Кроме того, Коньшину холодильник не раз спасал жизнь. Как должен был спасти сейчас.

Петр Кириллович вступил в кухню, дотронулся до холодного бока. Потом он потянул дверцу на себя, сунул руку в морозильник и вытащил заиндевевшую бутылку.

Сердце по-прежнему не билось.

Стараясь не наклоняться, Петр Кириллович достал наполовину пустую «Боржоми», налил в стопку из заиндевевшей бутылки водки и запил водой. Все это он проделал автоматически.

Ничего не произошло.

Коньшин налил вторую рюмку и залпом выпил.

Поршни, сжимающие разреженный газ в груди, остановились, и между ними трепыхнулось что-то, пока еще бесформенное, аморфное.

Петр Кириллович напряг память, но решительно ничего не возникло перед его внутренним взглядом. Правда, шевельнулось что-то отвратительное, мерзкое, стыдное, как бы предупреждая, что не надо вспоминать, но тут же исчезло.

Коньшин причесался, надел джинсы, белую майку, сандалеты, прошел на кухню, поставил чайник. Есть не хотелось. «Есть не хочется, потому что вчера я наелся шашлыков?» – Петр Кириллович попытался спровоцировать свою память. Память ответила уклончиво: «Вчера ты вообще много ел». «И пил», – добавил Коньшин усмехнувшись.

«Конечно же».

«Были женщины?»

«Разумеется, как же без женщин».

«Наверное, плясали в ресторане?»

«Может быть».

«Точно или может быть?»

«Вполне может быть».

Чайник закипел. Коньшин заварил прямо в стакане крепкий зеленый чай – он любил зеленый чай, хотя никогда не жил на Востоке. Занавеска на окне надувалась от ветра маленьким солнечным парусом. Даже не подходя к окну, чувствовалось, какой на улице зной. Но в кухне было прохладно. В кухне всегда почему-то было прохладно: кроме того, Петр Кириллович открыл дверцу холодильника. Он так делал. От этого холодильник казался еще более живым. Запотевшие бутылки сухого вина, «Боржоми», консервные банки дышали прохладой ему в спину.

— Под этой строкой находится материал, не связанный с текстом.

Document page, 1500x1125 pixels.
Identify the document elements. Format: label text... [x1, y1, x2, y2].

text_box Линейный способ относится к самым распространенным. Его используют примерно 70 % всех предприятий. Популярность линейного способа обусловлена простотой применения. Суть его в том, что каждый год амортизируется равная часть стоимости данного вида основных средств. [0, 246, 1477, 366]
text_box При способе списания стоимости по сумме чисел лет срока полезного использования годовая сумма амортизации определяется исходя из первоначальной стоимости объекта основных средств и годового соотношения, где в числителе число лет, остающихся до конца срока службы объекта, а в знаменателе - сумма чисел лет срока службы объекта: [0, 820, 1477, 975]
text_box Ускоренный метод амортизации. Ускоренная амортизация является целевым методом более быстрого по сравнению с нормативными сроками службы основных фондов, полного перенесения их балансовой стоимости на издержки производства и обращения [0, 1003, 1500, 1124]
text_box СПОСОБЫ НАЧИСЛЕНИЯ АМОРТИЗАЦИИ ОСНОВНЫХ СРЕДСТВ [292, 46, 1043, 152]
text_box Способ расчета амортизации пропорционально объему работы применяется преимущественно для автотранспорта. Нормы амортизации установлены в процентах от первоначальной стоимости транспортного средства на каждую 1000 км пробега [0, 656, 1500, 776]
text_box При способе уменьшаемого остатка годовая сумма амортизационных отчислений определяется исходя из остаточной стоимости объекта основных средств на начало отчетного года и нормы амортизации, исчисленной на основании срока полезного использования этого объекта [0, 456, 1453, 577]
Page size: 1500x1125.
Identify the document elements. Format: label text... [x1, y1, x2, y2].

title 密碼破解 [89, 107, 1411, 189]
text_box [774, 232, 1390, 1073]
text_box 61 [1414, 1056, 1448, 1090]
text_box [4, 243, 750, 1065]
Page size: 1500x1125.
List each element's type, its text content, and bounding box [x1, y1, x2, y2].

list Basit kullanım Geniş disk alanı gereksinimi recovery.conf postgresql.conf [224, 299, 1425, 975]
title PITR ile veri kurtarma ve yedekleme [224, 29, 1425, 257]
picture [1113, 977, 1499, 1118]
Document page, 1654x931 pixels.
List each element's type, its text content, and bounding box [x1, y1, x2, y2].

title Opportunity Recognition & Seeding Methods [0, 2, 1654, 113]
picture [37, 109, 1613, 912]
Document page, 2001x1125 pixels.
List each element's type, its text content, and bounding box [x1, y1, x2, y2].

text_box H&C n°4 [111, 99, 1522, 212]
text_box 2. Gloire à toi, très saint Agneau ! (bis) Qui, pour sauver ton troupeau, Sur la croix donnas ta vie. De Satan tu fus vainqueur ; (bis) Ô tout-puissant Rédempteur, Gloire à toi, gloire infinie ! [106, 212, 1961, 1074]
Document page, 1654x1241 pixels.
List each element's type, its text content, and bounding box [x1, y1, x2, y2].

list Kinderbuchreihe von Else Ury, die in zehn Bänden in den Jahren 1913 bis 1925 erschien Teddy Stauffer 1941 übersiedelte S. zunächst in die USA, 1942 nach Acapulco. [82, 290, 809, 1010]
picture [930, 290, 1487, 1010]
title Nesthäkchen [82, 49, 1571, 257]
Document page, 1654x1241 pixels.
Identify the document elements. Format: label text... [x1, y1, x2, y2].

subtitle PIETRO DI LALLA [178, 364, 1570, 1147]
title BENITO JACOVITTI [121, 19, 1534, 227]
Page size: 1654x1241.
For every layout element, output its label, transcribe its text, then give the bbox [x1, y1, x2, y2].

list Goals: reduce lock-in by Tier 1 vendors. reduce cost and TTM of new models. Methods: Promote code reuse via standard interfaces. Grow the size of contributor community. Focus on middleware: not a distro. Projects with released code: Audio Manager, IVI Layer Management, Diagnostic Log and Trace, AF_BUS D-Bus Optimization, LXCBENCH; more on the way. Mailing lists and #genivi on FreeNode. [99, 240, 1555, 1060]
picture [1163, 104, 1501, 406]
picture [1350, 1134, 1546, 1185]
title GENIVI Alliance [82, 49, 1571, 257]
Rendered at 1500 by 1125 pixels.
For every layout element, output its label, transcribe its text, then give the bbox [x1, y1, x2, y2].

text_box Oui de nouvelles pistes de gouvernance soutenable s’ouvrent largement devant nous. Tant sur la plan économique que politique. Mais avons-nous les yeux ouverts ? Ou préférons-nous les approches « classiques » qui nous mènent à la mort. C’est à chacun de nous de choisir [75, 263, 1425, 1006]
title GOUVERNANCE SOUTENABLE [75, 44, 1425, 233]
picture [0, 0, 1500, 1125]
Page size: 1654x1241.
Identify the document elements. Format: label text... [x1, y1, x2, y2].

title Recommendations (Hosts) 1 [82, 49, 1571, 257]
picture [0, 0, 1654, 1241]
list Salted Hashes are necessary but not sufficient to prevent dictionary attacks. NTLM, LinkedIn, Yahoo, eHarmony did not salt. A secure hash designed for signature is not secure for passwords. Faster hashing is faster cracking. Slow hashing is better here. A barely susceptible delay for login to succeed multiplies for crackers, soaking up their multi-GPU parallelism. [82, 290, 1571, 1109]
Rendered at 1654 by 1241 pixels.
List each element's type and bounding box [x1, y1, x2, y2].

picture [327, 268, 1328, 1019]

«Вчера тоже был жаркий день?» – задал своей памяти Коньшин невинный вопрос. Как всякий опытный следователь, Петр Кириллович пытался поймать преступника на невинном вопросе.

«Да Вчера был очень жаркий день, – спокойно ответила память. – Мог бы и не спрашивать. Твое лицо и руки по локти горят».

«В самом деле, – смущенно ответил Коньшин. – Значит, я много гулял по солнцу и день был приятным?»

«Тебе виднее», – неопределенно ответила память.

«Что-то вчера было мерзкое?»

«А когда у тебя не было мерзкого?»

«Ну, ну!» – пригрозил Коньшин памяти. Он полез в карман за платком, чтобы вытереть пот, и наткнулся на какой-то твердый предмет. Петр Кириллович вытащил его и с удивлением увидел, что это небольшой зеленый камень. Камень был отшлифован с одной стороны, очень красиво проступали желтые прожилки. С остальных сторон камень был шершавым, но от этого смотрелся еще лучше. Кое-где на поверхность выступали прозрачные кристаллы.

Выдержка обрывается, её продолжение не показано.